** Opening RECORDS FOR THE EXERCISE block **
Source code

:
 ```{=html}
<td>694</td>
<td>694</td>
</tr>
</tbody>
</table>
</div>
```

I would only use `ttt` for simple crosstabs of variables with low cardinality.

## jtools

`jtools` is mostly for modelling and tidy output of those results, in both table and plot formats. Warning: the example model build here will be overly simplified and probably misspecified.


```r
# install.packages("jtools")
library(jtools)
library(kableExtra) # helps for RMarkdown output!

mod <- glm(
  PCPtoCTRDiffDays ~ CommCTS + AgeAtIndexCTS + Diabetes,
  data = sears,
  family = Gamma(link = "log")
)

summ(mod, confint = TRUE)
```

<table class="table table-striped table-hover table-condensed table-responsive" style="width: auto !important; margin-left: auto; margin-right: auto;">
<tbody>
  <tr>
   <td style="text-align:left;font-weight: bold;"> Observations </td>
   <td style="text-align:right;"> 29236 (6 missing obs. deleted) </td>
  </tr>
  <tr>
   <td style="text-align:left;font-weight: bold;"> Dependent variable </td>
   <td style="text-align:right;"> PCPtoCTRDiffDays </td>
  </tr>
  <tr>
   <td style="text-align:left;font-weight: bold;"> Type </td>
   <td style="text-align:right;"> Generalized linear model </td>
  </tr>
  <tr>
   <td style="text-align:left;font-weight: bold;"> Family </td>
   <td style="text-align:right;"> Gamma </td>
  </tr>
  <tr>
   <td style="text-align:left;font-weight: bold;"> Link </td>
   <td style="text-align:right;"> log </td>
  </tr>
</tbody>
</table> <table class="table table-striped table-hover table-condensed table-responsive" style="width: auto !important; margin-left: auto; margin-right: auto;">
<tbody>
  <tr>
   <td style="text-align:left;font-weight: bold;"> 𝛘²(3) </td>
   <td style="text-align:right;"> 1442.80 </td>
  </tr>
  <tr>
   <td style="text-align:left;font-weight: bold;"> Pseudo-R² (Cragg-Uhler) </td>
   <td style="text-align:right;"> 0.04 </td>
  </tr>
** Closing RECORDS FOR THE EXERCISE block **
AIM OF THE EXERCISE:
Report all lines in the listing above that contain the word "responsive".

COMPLETED TASK:
<table class="table table-striped table-hover table-condensed table-responsive" style="width: auto !important; margin-left: auto; margin-right: auto;">
</table> <table class="table table-striped table-hover table-condensed table-responsive" style="width: auto !important; margin-left: auto; margin-right: auto;">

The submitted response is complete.